Rolf Harris, ‘Jake The Peg’

Rolf Harris

A renaissance man – painter, singer, writer, comedian, TV presenter, wobble board pioneer – Rolf bestrides post-war culture like a bearded colossus, the Ayers Rock of the art world, the panting Rolfaroo of blocky strokes and sad/absurd songs. See what I did there? I anointed Rolf the antipodean Zelig of modern artistic advance. Always twinkling in the fabric, twitching the curtains of the global stage.

Rolf’s way is to find the poignant in the ridiculous – or vice versa – from Jake’s God-given travails to Miss Given’s usually ignored presence in ‘Stairway To Heaven’. He walks a fine line, but he has Kate Bush’s trust (I can just hear him against a backdrop of falling snowflakes, can’t you?) and can still make a grown man cry with ‘Two Little Boys’, a pair of facts that buys him a pass to mess about all he likes and remain a respected figure even as he emotes over a poorly chinchilla on a vet’s operating table.

His wily reach spans generations, with ‘Jake The Peg’ enjoying a canonical place in our home decades after it was recorded. It’s the first track on Hello Children Everywhere!, a 3-CD compendium of Children’s Hour classics that pulls in moth-eared but magnificent turns from Pinky and Perky, Flanders and Swann, Morecambe and Wise and other non-duo based acts.

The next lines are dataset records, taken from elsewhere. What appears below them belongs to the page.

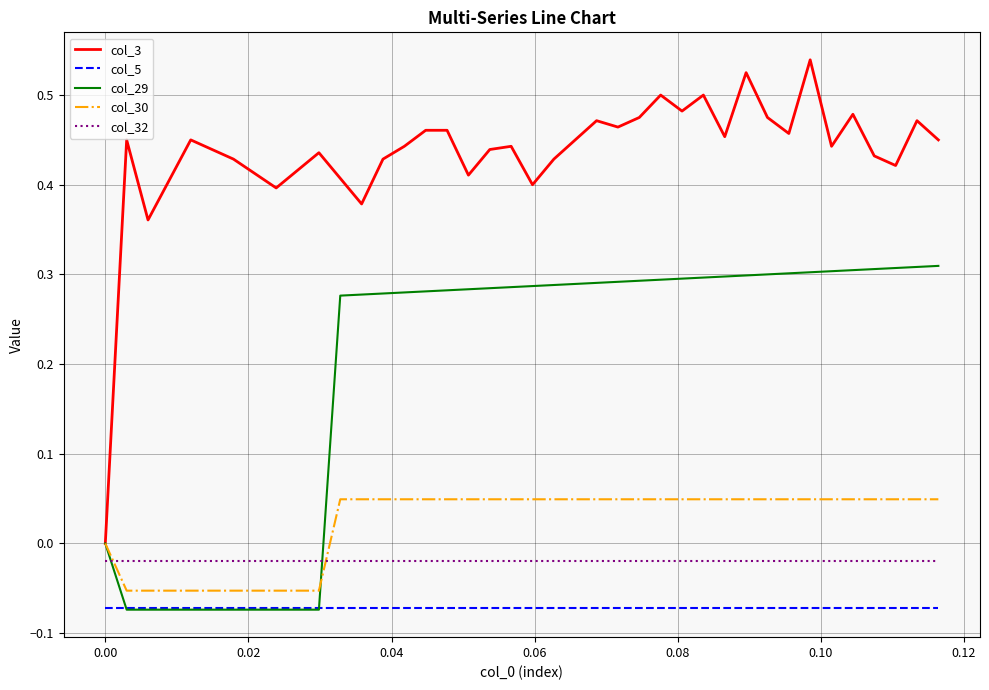

Which series has the largest total across all categories?

col_3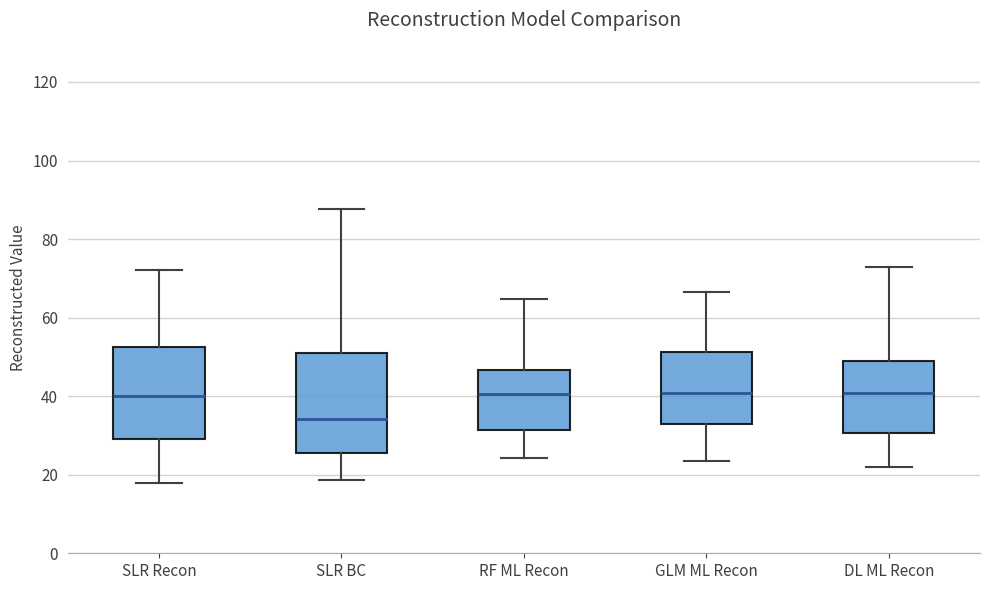

Where does the upper whisker of the box for SLR BC end on the y-axis? The values are not printed on the chart, so give them approximately, as read against the axis.

88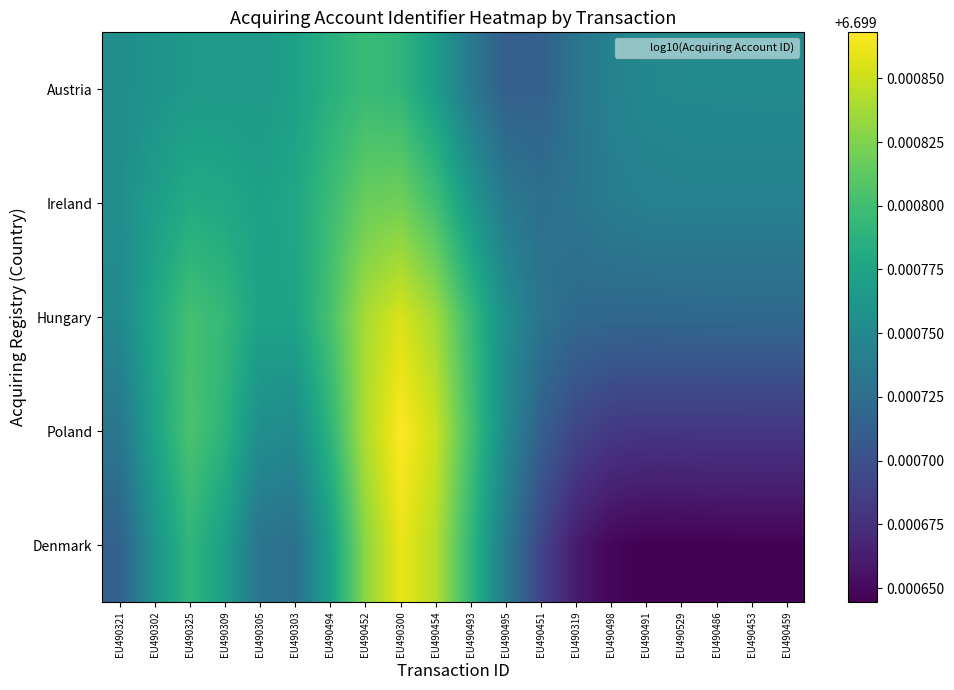

Between EU490494 and EU490491, which is larger?

EU490494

Such sustained quality, and kids today get Mr Tumble. Or, just as often in my house, Rihanna.

‘Jake The Peg’ prompts enthusiastic singing and dancing – surely another skill Rolf can master – and, from Junior alone, a lot of awkward walking about using a child-sized broom as an extra leg. “Can I touch your leg?” asks Junior 2, in a rather forward manner. Her comic timing’s great but it doesn’t quite match Rolf’s delayed pay-offs, the rhymes you can see a mile off yet they still slay you when they drop. I’m laughing; Junior’s now tap dancing, her peg leg an Astairesque cane.

…2, 3, 4…8, 9, 10…14…19, 20, 21… … to twenty-five!”